The shock of the defeat was deep and painful to the administration and the people of the North. Up to late Sunday afternoon favorable reports had come to Washington from the battle-field, and every one believed in an assured victory. When a telegram came about five o'clock in the afternoon, that the day was lost, and McDowell's army in full retreat through Centreville, General Scott refused to credit the news, so contradictory of everything which had been heard up to that hour. But the intelligence was quickly confirmed. The impulse of retreat once started, McDowell's effort to arrest it at Centreville proved useless. The regiments and brigades not completely disorganized made an unmolested and comparatively orderly march back to the fortifications of Washington, while on the following day a horde of stragglers found their way across the bridges of the Potomac into the city.
President Lincoln received the news quietly and without any visible sign of perturbation or excitement; but he remained awake and in the executive office all of Sunday night, listening to the personal narratives of a number of congressmen and senators who had, with undue curiosity, followed the army and witnessed some of the sounds and sights of the battle. By the dawn of Monday morning the President had substantially made up his judgment of the battle and its probable results, and the action dictated by the untoward event. This was, in brief, that the militia regiments enlisted under the three months' call should be mustered out as soon as practicable; the organization of the new three years' forces be pushed forward both east and west; Manassas and Harper's Ferry and the intermediate lines of communication be seized and held; and a joint movement organized from Cincinnati on East Tennessee, and from Cairo on Memphis.
Meanwhile, General McClellan was ordered from West Virginia to Washington, where he arrived on July 26, and assumed command of the Division of the Potomac, comprising the troops in and around Washington on both sides of the river. He quickly cleared the city of stragglers, and displayed a gratifying activity in beginning the organization of the Army of the Potomac from the new three years' volunteers that were pouring into Washington by every train. He was received by the administration and the army with the warmest friendliness and confidence, and for awhile seemed to reciprocate these feelings with zeal and gratitude.
XVII
General Scott's Plans—Criticized as the "Anaconda"—The Three Fields of Conflict—Frémont Appointed Major-General—His Military Failures—Battle of Wilson's Creek—Hunter Ordered to Frémont—Frémont's Proclamation—President Revokes Frémont's Proclamation—Lincoln's Letter to Browning—Surrender of Lexington—Frémont Takes the Field—Cameron's Visit to Frémont—Frémont's Removal
The military genius and experience of General Scott, from the first, pretty correctly divined the grand outline of military operations which would become necessary in reducing the revolted Southern States to renewed allegiance. Long before the battle of Bull Run was planned, he urged that the first seventy-five regiments of three months' militia could not be relied on for extensive campaigns, because their term of service would expire before they could be well organized. His outline suggestion, therefore, was that the new three years' volunteer army be placed in ten or fifteen healthy camps and given at least four months of drill and tactical instruction; and when the navy had, by a rigid blockade, closed all the harbors along the seaboard of the Southern States, the fully prepared army should, by invincible columns, move down the Mississippi River to New Orleans, leaving a strong cordon of military posts behind it to keep open the stream, join hands with the blockade, and thus envelop the principal area of rebellion in a powerful military grasp which would paralyze and effectually kill the insurrection. Even while suggesting this plan, however, the general admitted that the great obstacle to its adoption would be the impatience of the patriotic and loyal Union people and leaders, who would refuse to wait the necessary length of time.

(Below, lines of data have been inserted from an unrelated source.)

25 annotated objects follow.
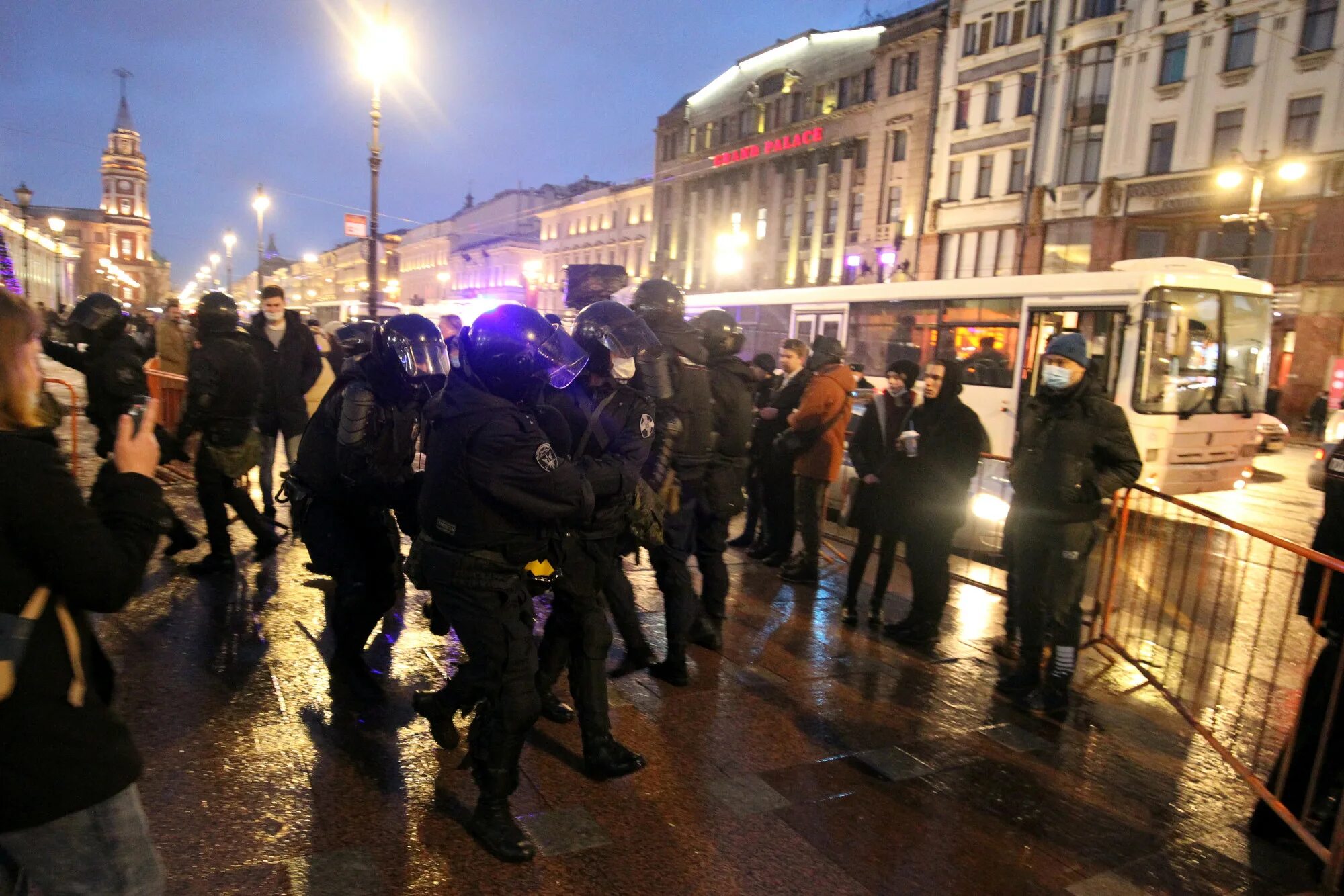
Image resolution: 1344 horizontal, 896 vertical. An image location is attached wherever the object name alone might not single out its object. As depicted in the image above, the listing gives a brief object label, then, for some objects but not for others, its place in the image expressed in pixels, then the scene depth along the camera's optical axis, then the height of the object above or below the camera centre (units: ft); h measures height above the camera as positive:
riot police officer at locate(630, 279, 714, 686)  14.88 -2.02
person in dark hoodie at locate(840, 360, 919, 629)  18.78 -3.17
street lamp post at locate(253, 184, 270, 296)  104.88 +13.02
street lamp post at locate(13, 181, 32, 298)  85.92 +10.19
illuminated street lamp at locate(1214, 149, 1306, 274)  72.18 +17.14
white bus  37.37 +0.46
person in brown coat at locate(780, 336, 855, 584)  21.61 -2.48
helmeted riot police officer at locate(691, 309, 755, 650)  16.69 -2.69
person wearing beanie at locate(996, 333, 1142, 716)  14.79 -2.41
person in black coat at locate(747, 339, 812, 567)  24.06 -3.87
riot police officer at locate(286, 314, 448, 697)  12.52 -2.55
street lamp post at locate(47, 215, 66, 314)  163.53 +11.22
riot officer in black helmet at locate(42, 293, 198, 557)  18.44 -1.35
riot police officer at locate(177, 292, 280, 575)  18.30 -2.38
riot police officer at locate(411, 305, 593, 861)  9.26 -2.22
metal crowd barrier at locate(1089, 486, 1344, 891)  11.44 -6.53
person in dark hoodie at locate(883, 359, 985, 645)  17.62 -2.85
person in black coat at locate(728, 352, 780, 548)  26.40 -5.41
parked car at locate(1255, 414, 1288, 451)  62.55 -5.25
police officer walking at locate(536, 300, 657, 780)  11.60 -2.80
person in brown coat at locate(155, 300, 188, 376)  33.47 -1.74
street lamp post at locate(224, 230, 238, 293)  147.59 +9.69
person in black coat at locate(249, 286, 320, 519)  22.24 -1.58
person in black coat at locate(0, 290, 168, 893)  5.24 -2.40
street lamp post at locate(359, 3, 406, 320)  48.49 +15.40
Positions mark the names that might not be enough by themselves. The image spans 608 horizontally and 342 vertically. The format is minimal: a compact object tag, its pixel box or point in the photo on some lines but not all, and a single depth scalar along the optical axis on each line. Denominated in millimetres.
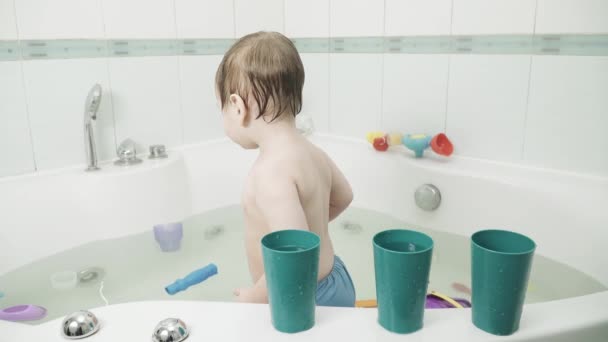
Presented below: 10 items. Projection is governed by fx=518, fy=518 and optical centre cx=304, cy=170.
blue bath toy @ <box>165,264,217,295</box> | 1068
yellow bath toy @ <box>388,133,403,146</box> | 1798
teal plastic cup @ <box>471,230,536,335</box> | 573
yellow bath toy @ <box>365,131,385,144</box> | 1841
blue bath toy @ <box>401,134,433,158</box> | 1698
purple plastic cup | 1606
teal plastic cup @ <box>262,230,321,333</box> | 571
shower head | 1518
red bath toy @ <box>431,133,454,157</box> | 1680
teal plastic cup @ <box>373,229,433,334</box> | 577
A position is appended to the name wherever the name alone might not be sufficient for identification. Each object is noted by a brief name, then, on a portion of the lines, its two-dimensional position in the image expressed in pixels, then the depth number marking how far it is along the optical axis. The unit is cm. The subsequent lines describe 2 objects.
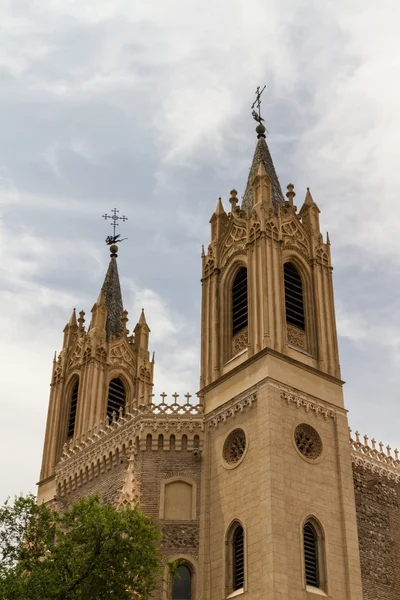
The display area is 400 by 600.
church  3186
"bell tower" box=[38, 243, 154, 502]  4453
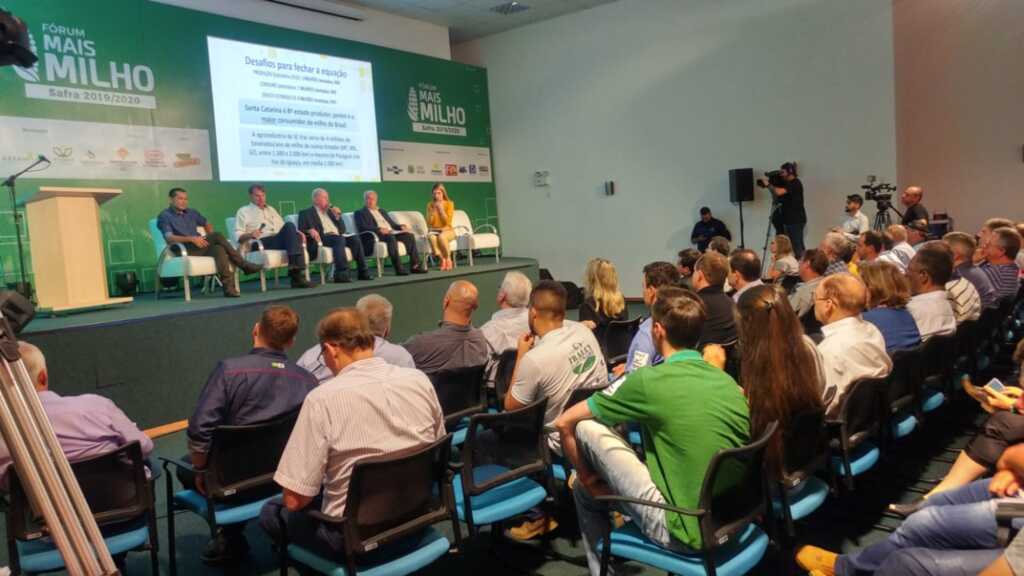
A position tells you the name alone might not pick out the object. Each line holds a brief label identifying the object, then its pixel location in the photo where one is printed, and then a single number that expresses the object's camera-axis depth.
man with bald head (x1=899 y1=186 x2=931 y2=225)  7.75
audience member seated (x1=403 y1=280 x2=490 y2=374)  3.23
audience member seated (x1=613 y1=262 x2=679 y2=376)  2.82
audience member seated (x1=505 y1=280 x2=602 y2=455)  2.60
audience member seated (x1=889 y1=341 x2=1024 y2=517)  2.03
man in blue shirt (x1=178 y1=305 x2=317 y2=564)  2.37
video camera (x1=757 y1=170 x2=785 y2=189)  8.88
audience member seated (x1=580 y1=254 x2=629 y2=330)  4.34
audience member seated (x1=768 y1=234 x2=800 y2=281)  5.99
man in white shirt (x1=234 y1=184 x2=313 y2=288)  7.04
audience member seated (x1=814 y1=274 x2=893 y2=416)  2.65
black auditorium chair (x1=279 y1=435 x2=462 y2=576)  1.88
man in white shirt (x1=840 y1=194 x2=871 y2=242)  8.31
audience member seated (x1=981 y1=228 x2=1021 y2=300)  4.62
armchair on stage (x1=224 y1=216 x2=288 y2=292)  6.99
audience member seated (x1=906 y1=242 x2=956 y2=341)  3.53
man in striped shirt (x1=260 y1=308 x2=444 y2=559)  1.93
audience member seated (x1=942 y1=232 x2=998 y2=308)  4.48
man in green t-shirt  1.87
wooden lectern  5.38
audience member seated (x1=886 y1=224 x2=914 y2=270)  5.57
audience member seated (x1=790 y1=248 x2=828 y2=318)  4.46
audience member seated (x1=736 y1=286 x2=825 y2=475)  2.11
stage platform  4.62
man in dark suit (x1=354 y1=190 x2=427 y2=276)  8.07
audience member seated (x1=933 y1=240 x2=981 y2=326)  3.94
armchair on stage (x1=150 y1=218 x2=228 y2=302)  6.43
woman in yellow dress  8.89
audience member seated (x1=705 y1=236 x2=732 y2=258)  5.67
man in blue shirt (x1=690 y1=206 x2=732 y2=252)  9.76
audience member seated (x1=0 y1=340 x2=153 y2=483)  2.20
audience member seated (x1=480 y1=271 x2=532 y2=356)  3.67
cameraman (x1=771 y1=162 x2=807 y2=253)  8.90
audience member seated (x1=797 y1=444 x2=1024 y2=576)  1.74
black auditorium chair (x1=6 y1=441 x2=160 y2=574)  2.03
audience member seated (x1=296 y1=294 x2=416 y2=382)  3.00
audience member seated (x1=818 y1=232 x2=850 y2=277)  5.06
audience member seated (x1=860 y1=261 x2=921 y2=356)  3.26
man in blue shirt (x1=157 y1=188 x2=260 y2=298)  6.52
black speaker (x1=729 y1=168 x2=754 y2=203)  9.40
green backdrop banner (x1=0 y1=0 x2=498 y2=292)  6.89
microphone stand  5.60
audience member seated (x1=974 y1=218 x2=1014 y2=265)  4.90
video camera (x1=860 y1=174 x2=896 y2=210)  8.30
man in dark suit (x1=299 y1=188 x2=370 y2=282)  7.52
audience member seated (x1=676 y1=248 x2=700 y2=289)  5.33
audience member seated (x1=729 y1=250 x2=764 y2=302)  4.03
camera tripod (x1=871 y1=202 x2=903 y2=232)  8.30
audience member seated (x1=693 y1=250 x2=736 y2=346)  3.68
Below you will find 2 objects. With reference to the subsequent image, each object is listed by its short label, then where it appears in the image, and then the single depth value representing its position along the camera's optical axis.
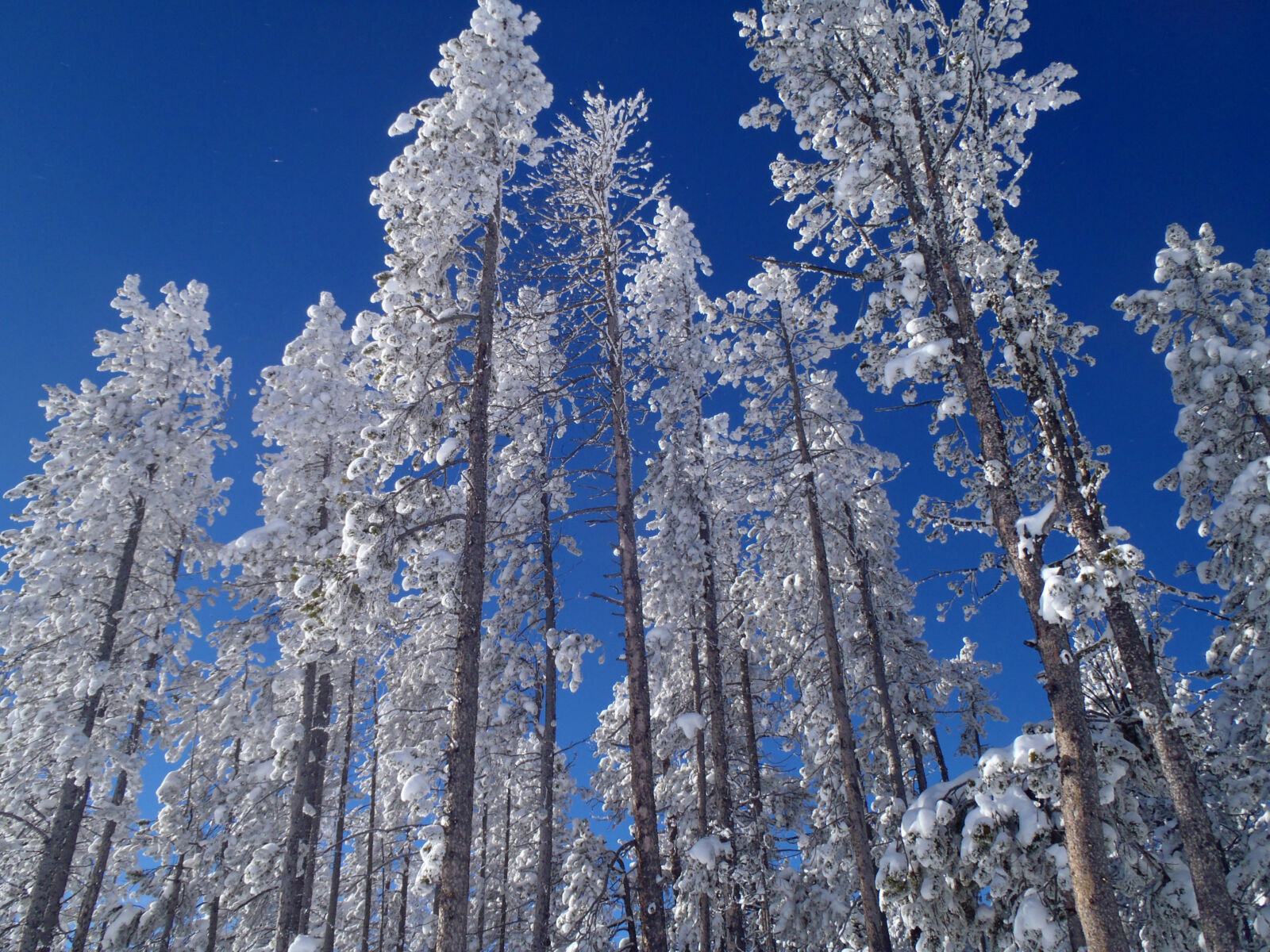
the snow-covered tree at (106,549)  15.39
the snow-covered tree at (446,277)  10.84
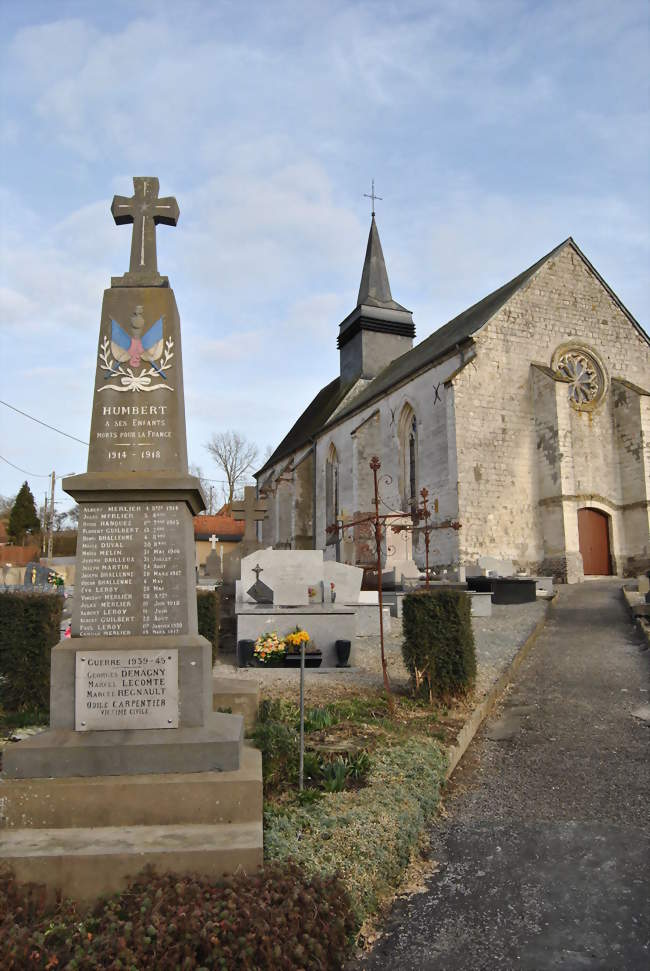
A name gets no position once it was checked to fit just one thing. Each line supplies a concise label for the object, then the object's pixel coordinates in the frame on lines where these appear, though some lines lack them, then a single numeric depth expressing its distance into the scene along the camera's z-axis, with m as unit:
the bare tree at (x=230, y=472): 54.50
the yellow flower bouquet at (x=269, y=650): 9.16
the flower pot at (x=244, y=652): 9.41
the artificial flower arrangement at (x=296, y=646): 9.16
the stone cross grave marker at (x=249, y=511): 18.84
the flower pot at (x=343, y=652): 9.20
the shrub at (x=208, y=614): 8.24
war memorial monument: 3.28
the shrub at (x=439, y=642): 6.71
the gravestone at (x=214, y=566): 22.25
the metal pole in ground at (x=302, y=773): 4.10
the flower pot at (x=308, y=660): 9.05
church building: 19.33
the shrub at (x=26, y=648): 6.54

The general was correct in his apprehension. The newspapers criticized his plan in caustic editorials and ridiculous cartoons as "Scott's Anaconda," and public opinion rejected it in an overwhelming demand for a prompt and energetic advance. Scott was correct in military theory, while the people and the administration were right in practice, under existing political conditions. Although Bull Run seemed to justify the general, West Virginia and Missouri vindicated the President and the people.
It can now be seen that still a third element—geography—intervened to give shape and sequence to the main outlines of the Civil War. When, at the beginning of May, General Scott gave his advice, the seat of government of the first seven Confederate States was still at Montgomery, Alabama. By the adhesion of the four interior border States to the insurrection, and the removal of the archives and administration of Jefferson Davis to Richmond, Virginia, toward the end of June, as the capital of the now eleven Confederate States, Washington necessarily became the center of Union attack, and Richmond the center of Confederate defense. From the day when McDowell began his march to Bull Run, to that when Lee evacuated Richmond in his final hopeless flight, the route between these two opposing capitals remained the principal and dominating line of military operations, and the region between Chesapeake Bay and the Potomac River on the east, and the chain of the Alleghanies on the west, the primary field of strategy.